■ Written task:
Each line from the one holding "Program Kursus Kampung" to the last line below must be written out exactly, with no other output.

*** Provided data Section Begins ***

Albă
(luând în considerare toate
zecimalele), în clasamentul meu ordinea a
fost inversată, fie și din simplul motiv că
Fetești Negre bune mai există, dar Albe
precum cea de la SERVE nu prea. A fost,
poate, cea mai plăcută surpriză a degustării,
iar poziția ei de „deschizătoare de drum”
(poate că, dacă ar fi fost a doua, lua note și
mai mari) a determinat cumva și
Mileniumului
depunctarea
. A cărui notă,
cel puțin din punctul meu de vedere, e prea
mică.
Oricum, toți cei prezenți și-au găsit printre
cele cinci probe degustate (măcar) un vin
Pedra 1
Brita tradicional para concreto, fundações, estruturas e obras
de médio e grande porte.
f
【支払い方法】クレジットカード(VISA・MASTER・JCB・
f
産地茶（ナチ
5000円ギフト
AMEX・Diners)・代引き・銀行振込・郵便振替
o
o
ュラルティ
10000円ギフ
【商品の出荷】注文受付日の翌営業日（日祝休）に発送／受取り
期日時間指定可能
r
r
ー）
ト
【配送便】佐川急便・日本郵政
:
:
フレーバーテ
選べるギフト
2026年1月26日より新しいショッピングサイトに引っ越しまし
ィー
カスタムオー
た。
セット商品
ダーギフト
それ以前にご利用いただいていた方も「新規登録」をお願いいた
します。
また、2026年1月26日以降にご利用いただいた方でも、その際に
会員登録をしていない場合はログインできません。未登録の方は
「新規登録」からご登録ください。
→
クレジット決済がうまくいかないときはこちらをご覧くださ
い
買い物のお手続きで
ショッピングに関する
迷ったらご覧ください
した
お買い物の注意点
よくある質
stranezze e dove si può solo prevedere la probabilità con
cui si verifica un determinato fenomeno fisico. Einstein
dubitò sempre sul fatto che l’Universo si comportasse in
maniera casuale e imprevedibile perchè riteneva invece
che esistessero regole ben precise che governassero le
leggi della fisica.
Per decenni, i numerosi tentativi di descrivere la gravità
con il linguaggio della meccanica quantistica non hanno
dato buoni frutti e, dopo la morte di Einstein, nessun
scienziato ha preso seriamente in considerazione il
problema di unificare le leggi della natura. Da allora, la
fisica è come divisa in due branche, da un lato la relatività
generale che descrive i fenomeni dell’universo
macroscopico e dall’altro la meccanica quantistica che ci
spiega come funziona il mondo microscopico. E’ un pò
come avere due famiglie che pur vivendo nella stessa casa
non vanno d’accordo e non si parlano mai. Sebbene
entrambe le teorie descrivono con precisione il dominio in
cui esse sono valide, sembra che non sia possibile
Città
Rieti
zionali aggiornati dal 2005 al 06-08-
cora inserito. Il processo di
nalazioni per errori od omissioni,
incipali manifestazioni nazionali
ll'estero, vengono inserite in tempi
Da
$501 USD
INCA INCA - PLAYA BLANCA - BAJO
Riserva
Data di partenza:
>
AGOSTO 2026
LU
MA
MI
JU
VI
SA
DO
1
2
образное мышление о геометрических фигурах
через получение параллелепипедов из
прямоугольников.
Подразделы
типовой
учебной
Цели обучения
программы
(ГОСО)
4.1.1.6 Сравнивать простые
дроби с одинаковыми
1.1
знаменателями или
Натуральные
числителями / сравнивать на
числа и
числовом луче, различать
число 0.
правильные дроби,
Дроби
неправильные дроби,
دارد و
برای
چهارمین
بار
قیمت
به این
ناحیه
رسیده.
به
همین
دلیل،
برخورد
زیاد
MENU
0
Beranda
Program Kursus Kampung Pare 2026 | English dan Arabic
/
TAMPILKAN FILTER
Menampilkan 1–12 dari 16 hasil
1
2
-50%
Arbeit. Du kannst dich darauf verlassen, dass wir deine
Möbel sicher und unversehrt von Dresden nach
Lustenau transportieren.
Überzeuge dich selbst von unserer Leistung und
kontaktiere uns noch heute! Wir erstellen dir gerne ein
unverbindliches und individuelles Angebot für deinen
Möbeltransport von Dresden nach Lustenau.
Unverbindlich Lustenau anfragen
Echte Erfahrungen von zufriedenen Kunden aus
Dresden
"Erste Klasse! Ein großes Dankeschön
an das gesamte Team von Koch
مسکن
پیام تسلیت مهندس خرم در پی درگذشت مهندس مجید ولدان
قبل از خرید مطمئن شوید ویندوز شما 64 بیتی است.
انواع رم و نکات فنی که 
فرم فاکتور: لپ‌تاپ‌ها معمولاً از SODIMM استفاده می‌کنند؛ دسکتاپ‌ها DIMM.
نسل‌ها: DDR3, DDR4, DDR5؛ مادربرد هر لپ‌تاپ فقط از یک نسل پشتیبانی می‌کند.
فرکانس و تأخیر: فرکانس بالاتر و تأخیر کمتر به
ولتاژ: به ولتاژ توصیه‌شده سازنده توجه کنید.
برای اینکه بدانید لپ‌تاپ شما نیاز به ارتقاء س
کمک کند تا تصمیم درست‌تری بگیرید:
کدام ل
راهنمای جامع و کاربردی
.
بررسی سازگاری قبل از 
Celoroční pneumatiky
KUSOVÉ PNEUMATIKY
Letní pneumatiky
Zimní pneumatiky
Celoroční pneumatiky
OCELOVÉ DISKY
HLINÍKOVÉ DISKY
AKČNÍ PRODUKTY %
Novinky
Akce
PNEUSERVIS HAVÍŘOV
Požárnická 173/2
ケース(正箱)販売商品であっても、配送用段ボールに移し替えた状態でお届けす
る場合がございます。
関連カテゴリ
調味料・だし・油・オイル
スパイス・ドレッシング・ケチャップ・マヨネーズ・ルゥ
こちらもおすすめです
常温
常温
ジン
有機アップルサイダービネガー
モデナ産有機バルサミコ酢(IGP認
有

*** Provided data Section Ends ***

■ Result below:
Program Kursus Kampung Pare 2026 | English dan Arabic
/
TAMPILKAN FILTER
Menampilkan 1–12 dari 16 hasil
1
2
-50%
Arbeit. Du kannst dich darauf verlassen, dass wir deine
Möbel sicher und unversehrt von Dresden nach
Lustenau transportieren.
Überzeuge dich selbst von unserer Leistung und
kontaktiere uns noch heute! Wir erstellen dir gerne ein
unverbindliches und individuelles Angebot für deinen
Möbeltransport von Dresden nach Lustenau.
Unverbindlich Lustenau anfragen
Echte Erfahrungen von zufriedenen Kunden aus
Dresden
"Erste Klasse! Ein großes Dankeschön
an das gesamte Team von Koch
مسکن
پیام تسلیت مهندس خرم در پی درگذشت مهندس مجید ولدان
قبل از خرید مطمئن شوید ویندوز شما 64 بیتی است.
انواع رم و نکات فنی که 
فرم فاکتور: لپ‌تاپ‌ها معمولاً از SODIMM استفاده می‌کنند؛ دسکتاپ‌ها DIMM.
نسل‌ها: DDR3, DDR4, DDR5؛ مادربرد هر لپ‌تاپ فقط از یک نسل پشتیبانی می‌کند.
فرکانس و تأخیر: فرکانس بالاتر و تأخیر کمتر به
ولتاژ: به ولتاژ توصیه‌شده سازنده توجه کنید.
برای اینکه بدانید لپ‌تاپ شما نیاز به ارتقاء س
کمک کند تا تصمیم درست‌تری بگیرید:
کدام ل
راهنمای جامع و کاربردی
.
بررسی سازگاری قبل از 
Celoroční pneumatiky
KUSOVÉ PNEUMATIKY
Letní pneumatiky
Zimní pneumatiky
Celoroční pneumatiky
OCELOVÉ DISKY
HLINÍKOVÉ DISKY
AKČNÍ PRODUKTY %
Novinky
Akce
PNEUSERVIS HAVÍŘOV
Požárnická 173/2
ケース(正箱)販売商品であっても、配送用段ボールに移し替えた状態でお届けす
る場合がございます。
関連カテゴリ
調味料・だし・油・オイル
スパイス・ドレッシング・ケチャップ・マヨネーズ・ルゥ
こちらもおすすめです
常温
常温
ジン
有機アップルサイダービネガー
モデナ産有機バルサミコ酢(IGP認
有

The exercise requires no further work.